Opposites Attract: Getting Alone Time From An Extroverted Partner

When you’re an introvert with a significant other who’s an extrovert, finding that alone time you need can be a bit of a challenge.

Wendy Miller
10 min readJan 14, 2020


Photo by Caleb Frith on Unsplash

Jennifer* just moved in with her boyfriend, Tim. As an introvert, she lived happily alone and had little to no trouble finding the alone time she needed to recharge and relax. Now that she and Tim are living together, she’s finding that it’s become a struggle to get her alone time. Tim is an extrovert, and always seems to want to chat or enjoy her company.

The situation is made worse by the fact that both Jennifer and Tim work from home, which means neither of them leave the house on any consistent schedule.

“I love Tim,” Jennifer said. “I think we have a great future ahead of us, including getting married someday. But I don’t know how to tell him I need time away from him without hurting his feelings. I’m afraid it will ruin our relationship and destroy any future we might have. But if I don’t get that time alone, that might destroy it too.”

I know just how Jennifer feels, and I’m sure there are thousands, perhaps even millions, of other introverts who also get it. The good news is that it’s not as difficult as Jennifer thinks it is right now.

Let’s take a look at the things Jennifer can do to get the alone time she needs without creating a rift in her relationship with Tim.

Openly communicate the need for alone time

The first step is to openly communicate the need for alone time. This is where many of us struggle the most.
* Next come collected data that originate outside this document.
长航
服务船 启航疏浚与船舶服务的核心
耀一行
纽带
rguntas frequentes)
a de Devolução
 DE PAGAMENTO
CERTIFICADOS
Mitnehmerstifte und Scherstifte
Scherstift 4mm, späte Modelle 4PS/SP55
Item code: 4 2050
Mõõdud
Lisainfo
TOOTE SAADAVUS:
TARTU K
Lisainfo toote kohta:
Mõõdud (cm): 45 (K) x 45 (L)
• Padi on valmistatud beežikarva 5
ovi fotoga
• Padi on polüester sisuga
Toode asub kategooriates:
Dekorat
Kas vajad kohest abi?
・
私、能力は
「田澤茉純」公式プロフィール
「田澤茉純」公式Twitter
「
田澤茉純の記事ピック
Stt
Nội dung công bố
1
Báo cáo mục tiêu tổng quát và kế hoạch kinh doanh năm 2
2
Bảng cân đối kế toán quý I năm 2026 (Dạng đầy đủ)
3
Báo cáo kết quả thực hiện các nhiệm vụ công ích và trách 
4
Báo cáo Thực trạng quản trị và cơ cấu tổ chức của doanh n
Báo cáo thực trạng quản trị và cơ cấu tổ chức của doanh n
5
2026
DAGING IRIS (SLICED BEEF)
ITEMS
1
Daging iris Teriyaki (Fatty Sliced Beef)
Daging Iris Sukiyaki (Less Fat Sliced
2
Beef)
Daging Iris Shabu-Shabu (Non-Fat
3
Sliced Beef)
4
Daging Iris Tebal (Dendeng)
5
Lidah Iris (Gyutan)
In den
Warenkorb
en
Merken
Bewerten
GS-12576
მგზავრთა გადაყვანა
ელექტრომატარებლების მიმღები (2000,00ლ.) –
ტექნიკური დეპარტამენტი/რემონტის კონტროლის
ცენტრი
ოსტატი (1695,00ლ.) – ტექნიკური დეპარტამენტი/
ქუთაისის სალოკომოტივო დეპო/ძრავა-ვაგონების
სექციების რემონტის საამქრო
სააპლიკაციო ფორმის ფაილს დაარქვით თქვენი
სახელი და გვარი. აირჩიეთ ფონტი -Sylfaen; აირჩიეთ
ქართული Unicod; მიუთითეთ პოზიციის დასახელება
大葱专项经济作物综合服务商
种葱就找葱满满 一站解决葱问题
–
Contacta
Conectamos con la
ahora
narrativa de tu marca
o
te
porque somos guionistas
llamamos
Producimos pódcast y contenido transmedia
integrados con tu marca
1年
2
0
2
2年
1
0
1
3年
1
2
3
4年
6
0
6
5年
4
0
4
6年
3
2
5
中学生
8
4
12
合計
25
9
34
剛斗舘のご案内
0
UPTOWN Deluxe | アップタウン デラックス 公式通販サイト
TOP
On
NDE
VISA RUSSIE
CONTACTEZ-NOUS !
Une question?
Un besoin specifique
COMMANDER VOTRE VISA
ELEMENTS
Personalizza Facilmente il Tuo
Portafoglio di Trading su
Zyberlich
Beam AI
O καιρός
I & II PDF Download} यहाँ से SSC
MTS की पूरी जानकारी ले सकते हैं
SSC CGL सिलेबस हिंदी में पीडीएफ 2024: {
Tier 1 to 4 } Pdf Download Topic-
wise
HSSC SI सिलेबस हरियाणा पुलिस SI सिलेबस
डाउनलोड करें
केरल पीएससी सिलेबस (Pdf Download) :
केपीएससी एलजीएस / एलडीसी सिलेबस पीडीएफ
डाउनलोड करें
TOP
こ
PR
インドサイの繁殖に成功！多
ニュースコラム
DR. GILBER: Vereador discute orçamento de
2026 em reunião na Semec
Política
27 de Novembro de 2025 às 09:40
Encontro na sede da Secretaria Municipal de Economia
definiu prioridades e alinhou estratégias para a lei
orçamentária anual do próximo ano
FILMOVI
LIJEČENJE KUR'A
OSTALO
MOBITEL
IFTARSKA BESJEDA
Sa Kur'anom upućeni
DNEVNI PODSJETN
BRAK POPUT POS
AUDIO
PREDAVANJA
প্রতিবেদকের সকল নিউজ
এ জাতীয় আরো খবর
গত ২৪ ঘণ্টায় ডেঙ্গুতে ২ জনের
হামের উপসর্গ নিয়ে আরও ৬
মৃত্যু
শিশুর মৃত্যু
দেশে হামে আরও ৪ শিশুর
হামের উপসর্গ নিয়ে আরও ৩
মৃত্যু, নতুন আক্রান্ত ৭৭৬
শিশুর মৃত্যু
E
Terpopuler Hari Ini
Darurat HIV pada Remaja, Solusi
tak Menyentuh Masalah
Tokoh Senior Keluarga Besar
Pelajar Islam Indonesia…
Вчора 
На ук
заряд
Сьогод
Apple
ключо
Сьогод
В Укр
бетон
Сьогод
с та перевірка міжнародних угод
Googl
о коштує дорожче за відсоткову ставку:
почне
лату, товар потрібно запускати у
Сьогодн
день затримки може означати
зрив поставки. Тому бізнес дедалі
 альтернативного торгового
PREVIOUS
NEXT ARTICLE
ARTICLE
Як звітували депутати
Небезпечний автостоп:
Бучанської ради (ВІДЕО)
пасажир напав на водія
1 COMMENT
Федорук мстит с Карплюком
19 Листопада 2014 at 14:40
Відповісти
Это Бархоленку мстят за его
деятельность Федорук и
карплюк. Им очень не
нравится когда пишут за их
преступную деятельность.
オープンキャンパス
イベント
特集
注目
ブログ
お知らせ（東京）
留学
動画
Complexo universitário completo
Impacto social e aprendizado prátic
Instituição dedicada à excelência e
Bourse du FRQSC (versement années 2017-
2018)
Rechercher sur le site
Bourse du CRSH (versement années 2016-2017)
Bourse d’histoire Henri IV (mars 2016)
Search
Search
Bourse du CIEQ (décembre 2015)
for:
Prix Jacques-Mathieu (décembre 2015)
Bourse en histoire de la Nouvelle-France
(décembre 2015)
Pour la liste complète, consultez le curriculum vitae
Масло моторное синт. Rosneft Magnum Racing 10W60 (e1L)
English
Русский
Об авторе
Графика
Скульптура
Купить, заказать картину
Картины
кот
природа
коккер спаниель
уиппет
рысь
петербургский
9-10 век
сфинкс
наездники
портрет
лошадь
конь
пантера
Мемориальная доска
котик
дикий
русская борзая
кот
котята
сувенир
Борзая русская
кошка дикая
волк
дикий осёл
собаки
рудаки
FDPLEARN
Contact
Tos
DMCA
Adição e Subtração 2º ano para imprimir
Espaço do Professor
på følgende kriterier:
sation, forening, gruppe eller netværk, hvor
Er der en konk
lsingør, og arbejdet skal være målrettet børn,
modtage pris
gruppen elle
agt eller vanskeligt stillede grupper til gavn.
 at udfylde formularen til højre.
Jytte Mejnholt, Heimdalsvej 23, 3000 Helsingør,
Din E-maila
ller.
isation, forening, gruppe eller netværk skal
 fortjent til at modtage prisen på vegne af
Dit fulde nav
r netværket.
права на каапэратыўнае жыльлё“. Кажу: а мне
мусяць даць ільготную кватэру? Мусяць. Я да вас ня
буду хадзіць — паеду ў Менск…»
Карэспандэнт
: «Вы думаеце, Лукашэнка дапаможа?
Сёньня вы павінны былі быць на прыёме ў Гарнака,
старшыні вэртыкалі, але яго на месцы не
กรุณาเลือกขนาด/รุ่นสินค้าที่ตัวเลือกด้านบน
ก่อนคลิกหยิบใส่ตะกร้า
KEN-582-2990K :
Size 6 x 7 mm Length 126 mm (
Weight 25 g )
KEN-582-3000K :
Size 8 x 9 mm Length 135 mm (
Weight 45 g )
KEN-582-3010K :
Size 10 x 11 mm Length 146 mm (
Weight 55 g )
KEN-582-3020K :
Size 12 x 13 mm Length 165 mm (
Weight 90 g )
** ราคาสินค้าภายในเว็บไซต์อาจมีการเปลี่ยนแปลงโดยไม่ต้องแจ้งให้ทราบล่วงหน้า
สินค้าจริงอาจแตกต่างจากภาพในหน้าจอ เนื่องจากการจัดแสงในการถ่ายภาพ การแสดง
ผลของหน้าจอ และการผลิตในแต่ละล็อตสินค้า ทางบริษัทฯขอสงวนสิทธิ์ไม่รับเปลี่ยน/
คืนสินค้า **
Like Jennifer, we worry about hurting our significant other’s feelings by telling them we need time that doesn’t include them. We think they’ll be offended or so deeply hurt that the relationship won’t recover.

But it’s important to remember that even extroverts don’t want to spend all their time with their romantic partner. They want to hang out with friends, go out and do things, and sometimes even have some alone time themselves. They aren’t likely to be offended by your need for time to yourself.